Overview of Apache Hive Security in CDH

Securing Hive involves configuring or enabling:

  • Authentication for Hive metastore, HiveServer2, and all Hive clients with your deployment of LDAP and Kerberos for your cluster.

    See Hive Authentication, HiveServer2 Security Configuration, and Using Hive to Run Queries on a Secure HBase Server for details.

  • Authorization for HiveServer2 using role-based, fine-grained authorization that is implemented with Apache Sentry policies. You must configure HiveServer2 authentication before you configure authorization because Apache Sentry depends on an underlying authentication framework to reliably identify the requesting user.

    See Authorization With Apache Sentry, User to Group Mapping, and Authorization Privilege Model for Hive and Impala for details. Configure Sentry permissions using GRANT and REVOKE statements using the HiveServer2 client, the Beeline CLI. See Hive SQL Syntax for Use with Sentry for details.
  • Encryption to secure the network connection between HiveServer2 and Hive clients.
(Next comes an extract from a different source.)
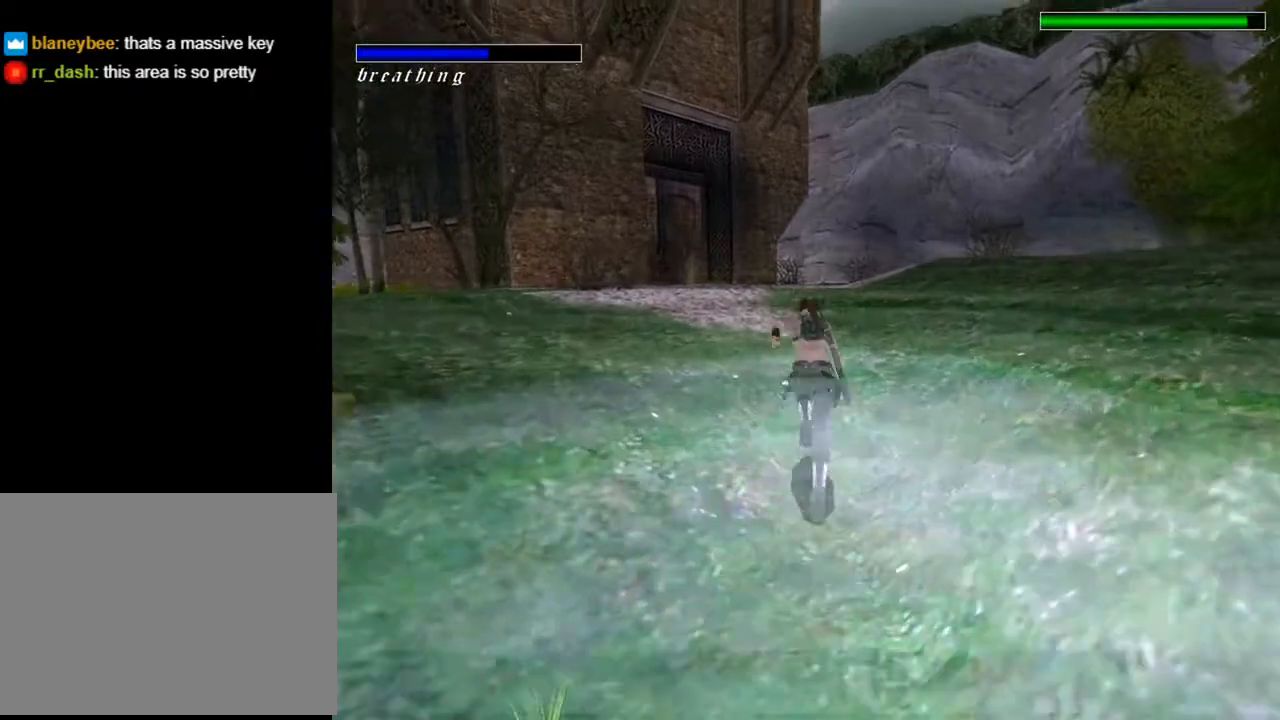
{"buttons": ["R2", "DPAD_UP"], "left_stick": "center", "right_stick": "center", "events": [[67, "DPAD_LEFT", "down"], [333, "DPAD_LEFT", "up"]]}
    In CDH 5.5 and later, encryption between HiveServer2 and its clients has been decoupled from Kerberos authentication. (Prior to CDH 5.5, SASL QOP encryption for JDBC client drivers required connections authenticated by Kerberos.) De-coupling the authentication process from the transport-layer encryption process means that HiveServer2 can support two different approaches to encryption between the service and its clients (Beeline, JDBC/ODBC) regardless of whether Kerberos is being used for authentication, specifically:

    Unlike TLS/SSL, SASL QOP encryption does not require certificates and is aimed at protecting core Hadoop RPC communications. However, SASL QOP may have performance issues when handling large amounts of data, so depending on your usage patterns, TLS/SSL may be a better choice. See the following topics for details about configuring HiveServer2 services and clients for TLS/SSL and SASL QOP encryption.

    See Configuring Encrypted Communication Between HiveServer2 and Client Drivers for details.

Securing the default database

Hive contains a default database default. Everyone can access the database if you set sentry.hive.restrict.defaultDB=false in sentry-site.xml. You cannot use the default database and perform basic operations, such as listing database names, if this property is set to true.

Accessing the information_schema

To query the information_schma, sentry.hive.restrict.defaultDB must be set to false in sentry-site.xml.